--- Data Enclosed Below ---
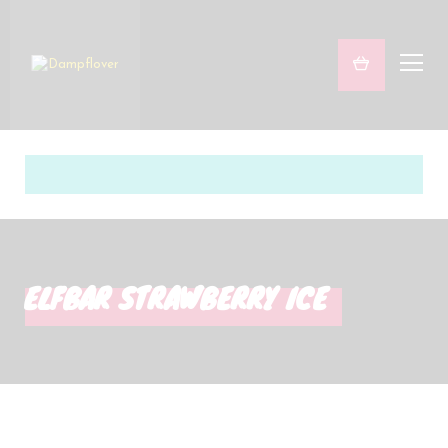
Freaky & Fruity
Satsifying Strong
Sets
Marken
ELFBAR STRAWBERRY ICE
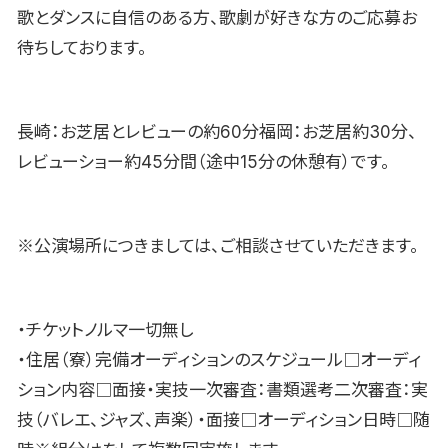
歌とダンスに自信のある方、歌劇が好きな方のご応募お
待ちしております。
長崎：お芝居とレビューの約60分福岡：お芝居約30分、
レビューショー約45分間（途中15分の休憩有）です。
※公演場所につきましては、ご相談させていただきます。
・チケットノルマ一切無し
・住居（寮）完備オーディションのスケジュール□オーディ
ション内容□面接・実技一次審査：書類選考二次審査：実
技（バレエ、ジャズ、声楽）・面接□オーディション日時□随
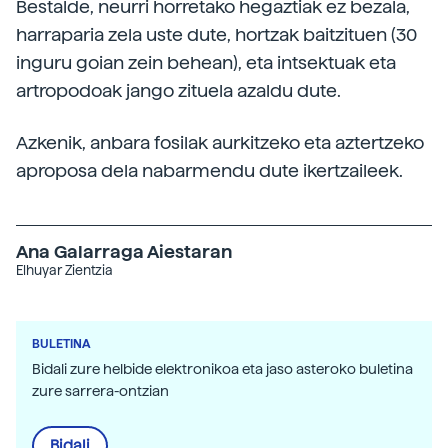
Bestalde, neurri horretako hegaztiak ez bezala,
harraparia zela uste dute, hortzak baitzituen (30
inguru goian zein behean), eta intsektuak eta
artropodoak jango zituela azaldu dute.
Azkenik, anbara fosilak aurkitzeko eta aztertzeko
aproposa dela nabarmendu dute ikertzaileek.
Ana Galarraga Aiestaran
Elhuyar Zientzia
BULETINA
Bidali zure helbide elektronikoa eta jaso asteroko buletina
zure sarrera-ontzian
Bidali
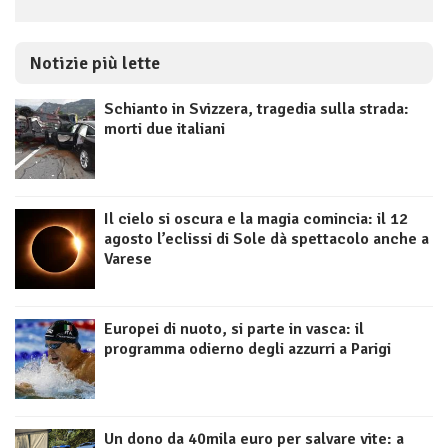
Notizie più lette
Schianto in Svizzera, tragedia sulla strada:
morti due italiani
Il cielo si oscura e la magia comincia: il 12
agosto l’eclissi di Sole dà spettacolo anche a
Varese
Europei di nuoto, si parte in vasca: il
programma odierno degli azzurri a Parigi
Un dono da 40mila euro per salvare vite: a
--- End of Enclosed Data ---
Written task »
Search the data for "Bidali". Copy every line that has it.

Answer »
Bidali zure helbide elektronikoa eta jaso asteroko buletina
Bidali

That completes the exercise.